In general, this work provides a very good example of a use case where semantic web technologies are used in combination with NLP technologies. The addressed use case is very interesting and highly relevant for the transportation domain. Also, the experimental design seems to be well founded and supported by real user-based evaluations. However, I see some limitations that would prevent me to recommend it for publication in its current state:
- From what I can see, the described system framework was designed and implemented mostly during previous work, namely [11], [12] and [27]. It remains then unclear which contributions are introduced in this paper as opposed to the previous work of the authors. For example, "the knowledge model for transportation information" is mentioned as a contribution of this paper, but the same model was already introduced in [11]. If there are new technical contributions, it should be made explicit in the paper. What was designed/created before? What is new in this paper?.
In the current state of the paper, the main contribution lies on the experimental setup and the performed evaluation, which should be highlighted as such throughout the paper.
- In line with the previous comment, I miss the definition of clear research question(s) and hypotheses for this work. The evaluation hints on what the authors aim to study, but I would rather see them explicitly described in the paper, which should also guide the conclusions as the research questions should be answered/validated based on the results of the evaluation.
- Having the system architecture implementation being done at least 6 years ago (as seen from GitHub activity), lead to certain architectural design choices that could be considered outdated or even deprecated nowadays. As examples stand (i) the transit ontology which has been superseded by the linkedGTFS ontology (http://vocab.gtfs.org/) over 6 years ago; (ii) the use of SPIN for defining inference rules, which currently has SHACL as a notorious standard successor (https://spinrdf.org/spin-shacl.html); (iii) relying on D2RQ for Linked Data generation over relational databases, which was replaced by the standard R2RML and (iv) the Ontotext KIM system, which is a core module of this system and does not seem to exist anymore. I would suggest the authors to at least discuss why their implementation despite outdated may still remain relevant and to provide perspectives on how the current technologies and standards would impact their system design and what technologies may be used to replace those that do not exist anymore.
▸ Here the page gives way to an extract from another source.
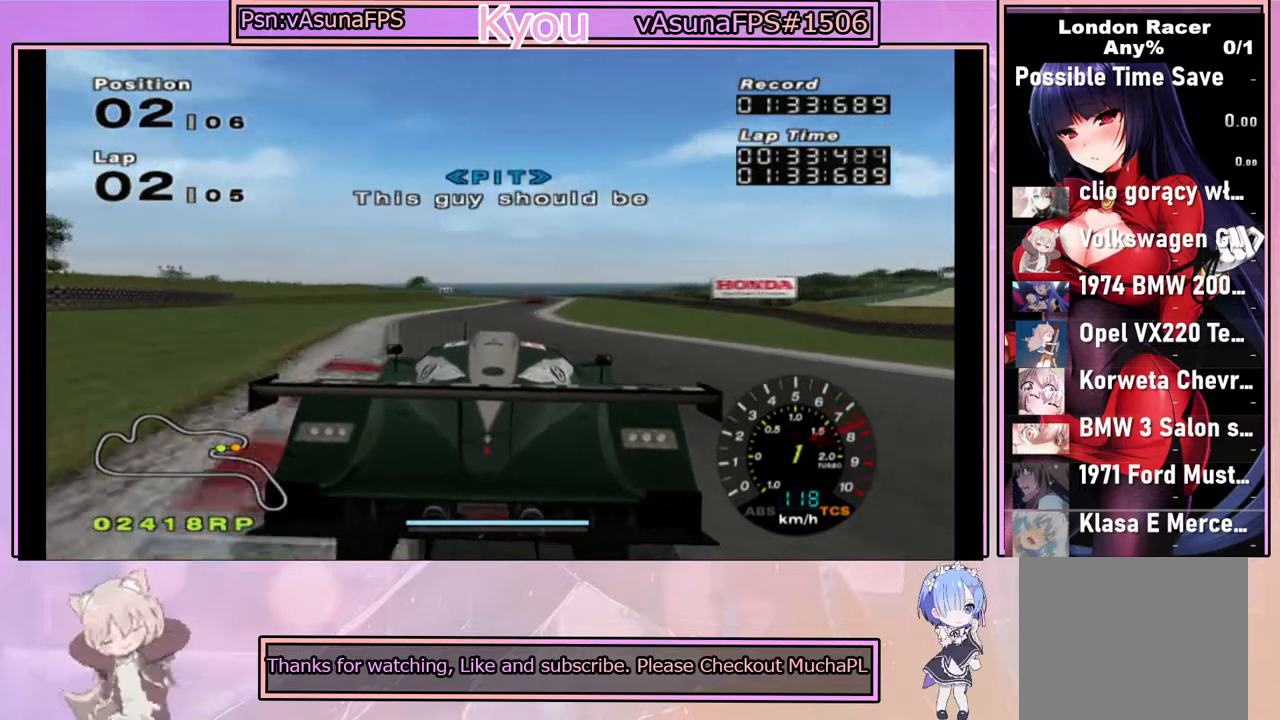
{"buttons": ["CROSS"], "left_stick": "center", "right_stick": "center", "events": [[150, "left_stick", "left"], [217, "left_stick", "center"]]}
- This work spans over multiple technical domains that are not sufficiently covered in the related work. The related work focuses only on event detection from social media. I would suggest to at least elaborate on related work about the use of semantics in the transport domain, for example with recent semantic models based on TransModel (https://oeg-upm.github.io/snap-docs/). Transport related works are briefly mentioned in [11] but, this paper needs a more recent revision. Also related work on semantic inference is missing and how your approach compares to it. In this way, it would help to discuss a more complete and up to date technological landscape.
- The time performance experiment presented in section 8.2, is used to prove that the system is able to perform its whole process in a reasonable time and breaks down the times takes by each individual sub-process. However, I think your work would be more complete if the scalability limitations of this system are assessed and discussed. If it is supposed to be deployed in a city with possibly thousands of users and complex transport systems, how many twitter accounts can it monitor, for how many users, for how many transportation routes?
Minor remarks:
- Typo in the abstract: "to determine if they are are" -> "to determine if they are".
- Link in footnote 6 is broken.
- Typo in section 3: "providing appropriate privacy" -> "provided appropriate privacy".
- The TravelBot ontology is not linked in the paper?
- Link in footnote 31 is broken.
|